Since its inception, ETAT has been designed around the close-knit relationship between humankind and nature, and its art installations are chosen and curated to effectively contribute to this narrative.
[7] However, the very nature of Echigo Tsumari as an experiential site founded in nascent human-nature relationships also creates a tension, and at times contrast, with this strictly economic model of success.
"[8] Scholarship has framed ETAT as an environmentally-conscious counterpoint to the consumer culture that has gripped Japan and the world at large, remarking on the uniquely rural positioning of the Triennale.
[9] Scholar Brad Monsma writes that the location yields a thematic departure from the “festivals in Japan and elsewhere that are urban and centralized, linking art with international commercial development.” In contrast, he writes, “Echigo-Tsumari is rural, scattered throughout 750 square kilometres, and insistent upon the local and what cannot be commodified.”[10] In addition to its departure from traditional conceptions of consumer culture, ETAT has garnered praise for its drift away the potentially homogenizing, urban-centric effects of globalism on the art scene.
For example, in the early days of the Triennale, art historian Reiko Tomii highlighted the innovative use of site-specific installations to invite the local community to collaborate with international artists such as Cai Guo-Qiang.

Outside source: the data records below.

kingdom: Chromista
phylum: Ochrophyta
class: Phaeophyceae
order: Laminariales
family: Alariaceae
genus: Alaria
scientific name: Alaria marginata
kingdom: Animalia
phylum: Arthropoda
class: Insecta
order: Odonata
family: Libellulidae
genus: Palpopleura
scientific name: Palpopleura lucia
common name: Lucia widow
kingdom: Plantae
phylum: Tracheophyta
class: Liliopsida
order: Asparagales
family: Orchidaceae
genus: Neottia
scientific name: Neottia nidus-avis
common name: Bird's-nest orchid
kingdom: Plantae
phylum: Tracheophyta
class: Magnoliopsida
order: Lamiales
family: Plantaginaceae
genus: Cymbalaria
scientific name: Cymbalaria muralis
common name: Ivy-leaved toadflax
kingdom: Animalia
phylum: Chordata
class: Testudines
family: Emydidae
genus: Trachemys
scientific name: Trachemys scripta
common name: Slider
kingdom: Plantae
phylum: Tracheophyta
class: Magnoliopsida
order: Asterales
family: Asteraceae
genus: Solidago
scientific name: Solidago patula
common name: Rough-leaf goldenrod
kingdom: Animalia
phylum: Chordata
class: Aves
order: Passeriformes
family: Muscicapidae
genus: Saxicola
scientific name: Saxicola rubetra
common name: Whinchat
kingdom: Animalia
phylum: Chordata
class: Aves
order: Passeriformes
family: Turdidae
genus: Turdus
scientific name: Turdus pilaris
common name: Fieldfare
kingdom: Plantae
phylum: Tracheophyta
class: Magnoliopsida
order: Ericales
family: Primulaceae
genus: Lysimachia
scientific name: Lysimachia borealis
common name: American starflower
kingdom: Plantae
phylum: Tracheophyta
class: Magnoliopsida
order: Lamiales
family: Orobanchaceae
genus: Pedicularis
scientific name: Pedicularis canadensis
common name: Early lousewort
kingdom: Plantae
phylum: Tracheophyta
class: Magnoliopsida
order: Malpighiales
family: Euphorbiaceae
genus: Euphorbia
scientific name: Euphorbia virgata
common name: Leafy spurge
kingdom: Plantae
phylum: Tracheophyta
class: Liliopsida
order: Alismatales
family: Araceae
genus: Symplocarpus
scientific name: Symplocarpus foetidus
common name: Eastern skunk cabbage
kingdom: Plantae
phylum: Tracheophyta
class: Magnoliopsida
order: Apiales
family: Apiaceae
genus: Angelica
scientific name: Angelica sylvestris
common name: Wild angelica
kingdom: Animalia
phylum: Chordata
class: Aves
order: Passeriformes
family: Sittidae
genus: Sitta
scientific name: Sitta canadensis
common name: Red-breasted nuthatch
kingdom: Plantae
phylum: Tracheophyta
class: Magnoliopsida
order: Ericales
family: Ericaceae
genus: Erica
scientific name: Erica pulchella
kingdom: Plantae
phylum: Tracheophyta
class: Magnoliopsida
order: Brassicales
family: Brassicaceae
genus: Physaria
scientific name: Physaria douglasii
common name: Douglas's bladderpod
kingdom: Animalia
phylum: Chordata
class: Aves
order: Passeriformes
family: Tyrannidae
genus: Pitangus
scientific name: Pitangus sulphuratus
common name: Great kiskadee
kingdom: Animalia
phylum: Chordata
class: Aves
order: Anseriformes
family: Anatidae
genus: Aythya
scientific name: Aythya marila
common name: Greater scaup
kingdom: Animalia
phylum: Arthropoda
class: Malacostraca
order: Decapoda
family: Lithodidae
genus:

[11] Similarly, Susanne Klien writes that Echigo-Tsumari “constitutes a new type of revitalization with its emphasis on human exchange and interaction of heterogeneous players in a rural setting.”[12] At the same time, there are potential pitfalls to the model that ETAT uses to promote the local region.
[13] More specifically, Thekla Boven has researched the repurposing of 11 defunct elementary schools in the Tokamachi region as art installation/exhibition spaces, positing that, despite the positive intentions of these interventions, in some cases the constant repurposing of abandoned buildings for use by the festival may not be the most effective use of these edifices in their local context;[14] that is to say, what would be most useful for the local community on both an economic, social, and holistic level.